Planck est notre meilleure chance d'accéder à des univers parallèles

 
    Bienvenue, donc, à l'exocosmologie. Certes, le chemin est encore long et semé d'embûches… Il est possible que Planck ne voie rien de tangible quant à la question de l'au-delà. "Les signaux dont il s'agit sont d'une intensité minuscule" rappelle Thibault Damour. Qui sait s'ils ne resteront pas noyés dans le bruit de fond de l'Univers…  
   

Une discipline forcément à part

 
    Dans ce cas, il faudrait attendre l'éventuelle construction de LISA, un interféromètre spatial capable d'observer directement les ondes gravitationnelles primordiales, voire ses successeurs, pour obtenir des détails plus précis sur les fluctuations de ces ondes. Quoi qu'il en soit, l'exocosmologie, comme la cosmologie d'ailleurs, restera toujours une discipline à part.

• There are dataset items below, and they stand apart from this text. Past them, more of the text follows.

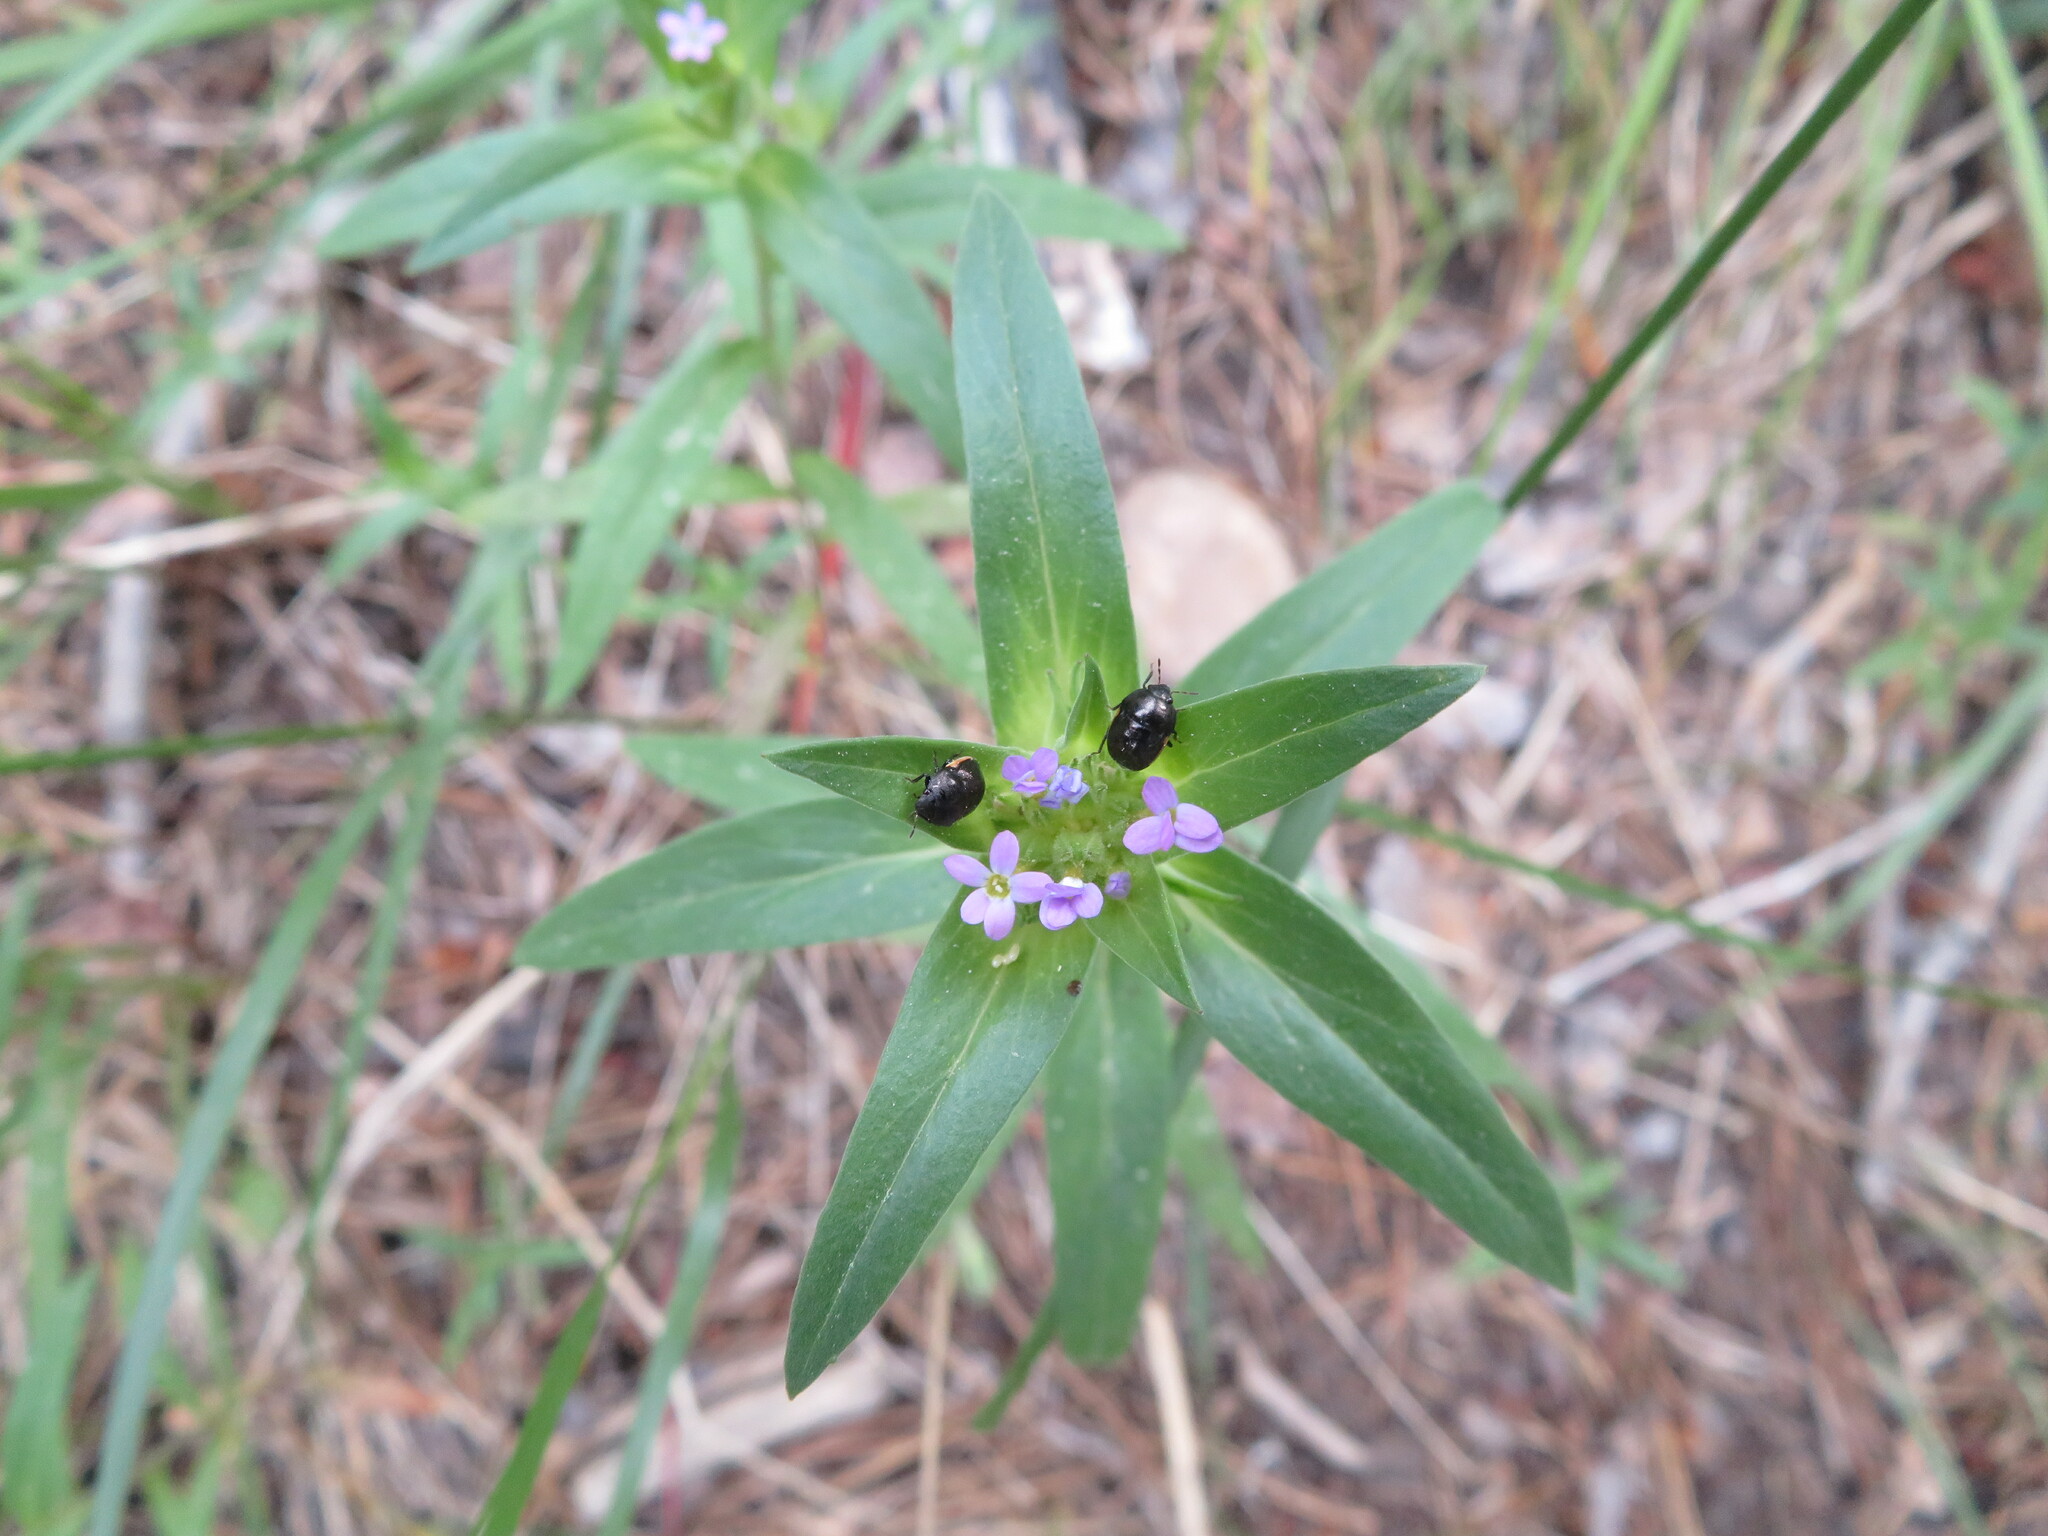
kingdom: Plantae
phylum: Tracheophyta
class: Magnoliopsida
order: Ericales
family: Polemoniaceae
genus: Collomia
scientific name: Collomia linearis
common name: Tiny trumpet
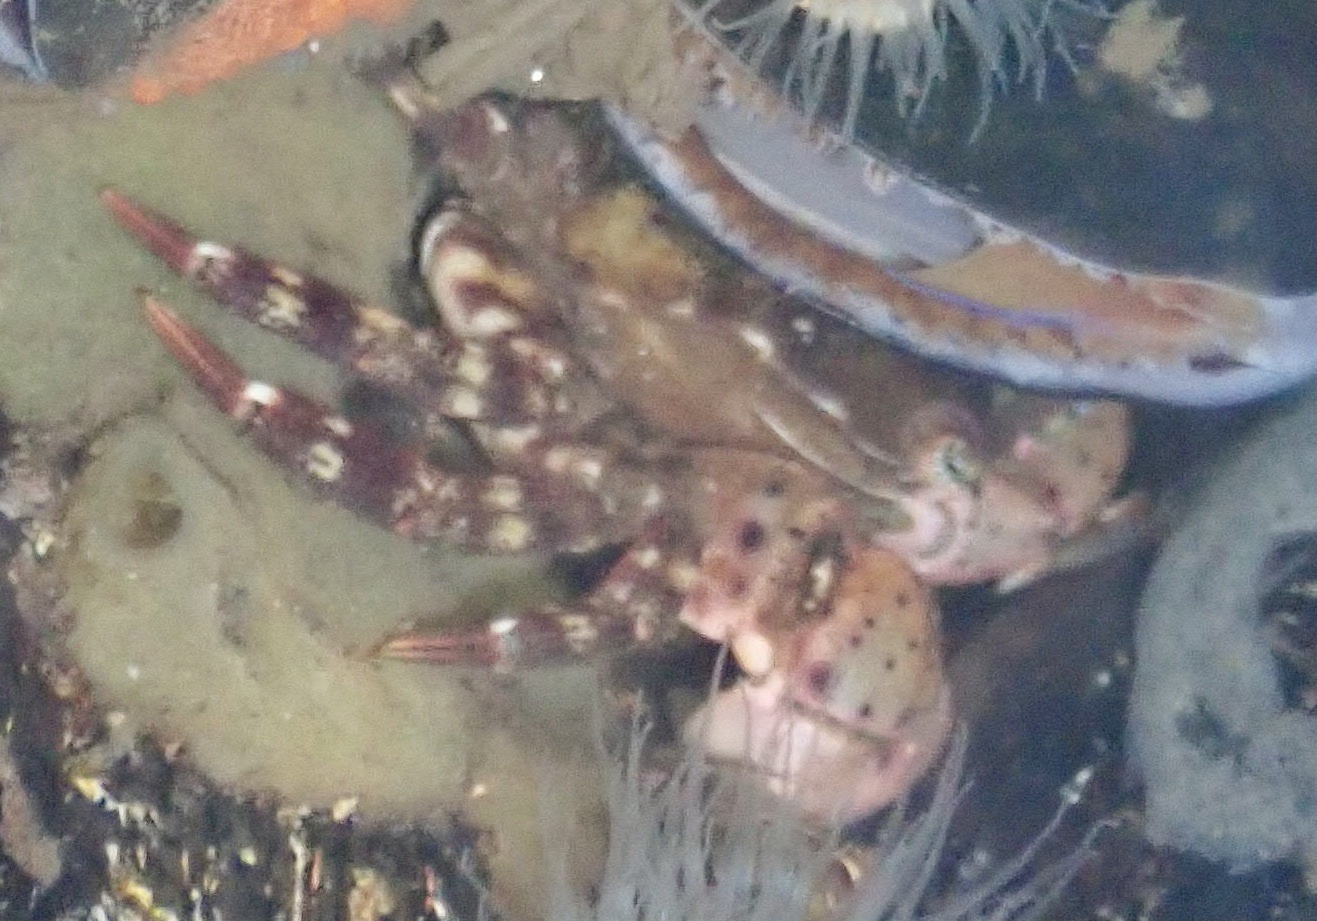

Comme l'explique Dan Israel, à l'Institut d'astrophysique de Paris, "contrairement aux sciences expérimentales, comme la physique ou la chimie, où l'on peut réitérer autant de fois que nécessaire une expérience, nous ne disposons que d'un seul Univers ! Alors comment être sûr qu'un signal observé est bien la conséquence observationnelle d'un scénario théorique, et non, tout simplement, une fluctuation statistique sans signification particulière ? Lorsqu'on tire à pile ou face une seule fois, il est impossible de dire si la pièce est truquée ou non…  
    Mais rappelons-nous qu'il y a moins de 150 ans, le savant et philosophe Auguste Comte exhortait les scientifiques à ne point parler de l'Univers, sous peine de confondre idéologie et connaissance. Et qu'il a fallu attendre 1915 et l'avènement de la théorie de la relativité générale pour que l'Univers devienne un objet scientifique, puis les années 1960 pour que les spéculations sur le cosmos se confrontent à des observations irréfutables. Bref, pour s'imposer, il aura fallu à la cosmologie pas moins d'un demi-siècle. l'exocosmologie, elle, n'est est qu'au début du chemin.